[Stored items]

┏━━

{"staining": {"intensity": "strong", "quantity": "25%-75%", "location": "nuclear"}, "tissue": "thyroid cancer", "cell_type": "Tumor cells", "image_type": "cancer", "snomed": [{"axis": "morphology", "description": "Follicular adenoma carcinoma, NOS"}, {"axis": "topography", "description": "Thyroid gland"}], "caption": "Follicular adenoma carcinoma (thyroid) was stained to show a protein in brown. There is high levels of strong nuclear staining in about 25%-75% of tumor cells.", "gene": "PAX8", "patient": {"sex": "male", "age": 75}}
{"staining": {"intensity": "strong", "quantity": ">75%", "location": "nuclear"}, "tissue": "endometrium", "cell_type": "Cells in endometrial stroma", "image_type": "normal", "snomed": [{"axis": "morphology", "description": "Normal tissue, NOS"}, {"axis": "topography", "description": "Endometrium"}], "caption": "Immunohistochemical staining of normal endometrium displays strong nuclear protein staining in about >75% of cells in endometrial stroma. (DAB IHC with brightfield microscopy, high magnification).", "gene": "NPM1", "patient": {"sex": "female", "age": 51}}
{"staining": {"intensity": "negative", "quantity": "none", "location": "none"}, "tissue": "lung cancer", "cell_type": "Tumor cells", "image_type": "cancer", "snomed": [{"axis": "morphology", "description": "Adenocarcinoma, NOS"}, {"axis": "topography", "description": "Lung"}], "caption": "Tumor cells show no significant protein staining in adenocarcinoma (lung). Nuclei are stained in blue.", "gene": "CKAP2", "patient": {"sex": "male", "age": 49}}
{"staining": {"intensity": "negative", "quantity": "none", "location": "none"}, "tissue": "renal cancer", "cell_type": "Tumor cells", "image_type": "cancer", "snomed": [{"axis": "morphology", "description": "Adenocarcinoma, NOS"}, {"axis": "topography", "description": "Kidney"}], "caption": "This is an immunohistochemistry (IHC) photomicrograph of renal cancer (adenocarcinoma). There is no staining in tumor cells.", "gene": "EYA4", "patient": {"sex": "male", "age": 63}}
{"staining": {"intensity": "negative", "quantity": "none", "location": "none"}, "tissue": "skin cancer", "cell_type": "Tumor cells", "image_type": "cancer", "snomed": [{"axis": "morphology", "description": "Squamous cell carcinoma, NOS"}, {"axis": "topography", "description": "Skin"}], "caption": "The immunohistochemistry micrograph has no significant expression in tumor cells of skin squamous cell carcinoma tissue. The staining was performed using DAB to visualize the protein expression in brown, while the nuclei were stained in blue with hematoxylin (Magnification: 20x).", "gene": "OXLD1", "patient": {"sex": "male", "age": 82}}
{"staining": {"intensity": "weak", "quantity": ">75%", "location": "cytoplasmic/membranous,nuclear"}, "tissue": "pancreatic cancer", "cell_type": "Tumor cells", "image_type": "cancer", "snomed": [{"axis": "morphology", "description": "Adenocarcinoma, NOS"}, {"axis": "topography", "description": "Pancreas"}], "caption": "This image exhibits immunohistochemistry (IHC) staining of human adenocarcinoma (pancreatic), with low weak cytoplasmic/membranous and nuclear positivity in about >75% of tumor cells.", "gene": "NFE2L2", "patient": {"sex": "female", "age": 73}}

┗━━

**DESCRIPTION OF THE TASK:** Exactly as written, please reproduce the lines from the first line of the data to the line containing "staining of normal", inclusive, and nothing else.

**SOLUTION:**
{"staining": {"intensity": "strong", "quantity": "25%-75%", "location": "nuclear"}, "tissue": "thyroid cancer", "cell_type": "Tumor cells", "image_type": "cancer", "snomed": [{"axis": "morphology", "description": "Follicular adenoma carcinoma, NOS"}, {"axis": "topography", "description": "Thyroid gland"}], "caption": "Follicular adenoma carcinoma (thyroid) was stained to show a protein in brown. There is high levels of strong nuclear staining in about 25%-75% of tumor cells.", "gene": "PAX8", "patient": {"sex": "male", "age": 75}}
{"staining": {"intensity": "strong", "quantity": ">75%", "location": "nuclear"}, "tissue": "endometrium", "cell_type": "Cells in endometrial stroma", "image_type": "normal", "snomed": [{"axis": "morphology", "description": "Normal tissue, NOS"}, {"axis": "topography", "description": "Endometrium"}], "caption": "Immunohistochemical staining of normal endometrium displays strong nuclear protein staining in about >75% of cells in endometrial stroma. (DAB IHC with brightfield microscopy, high magnification).", "gene": "NPM1", "patient": {"sex": "female", "age": 51}}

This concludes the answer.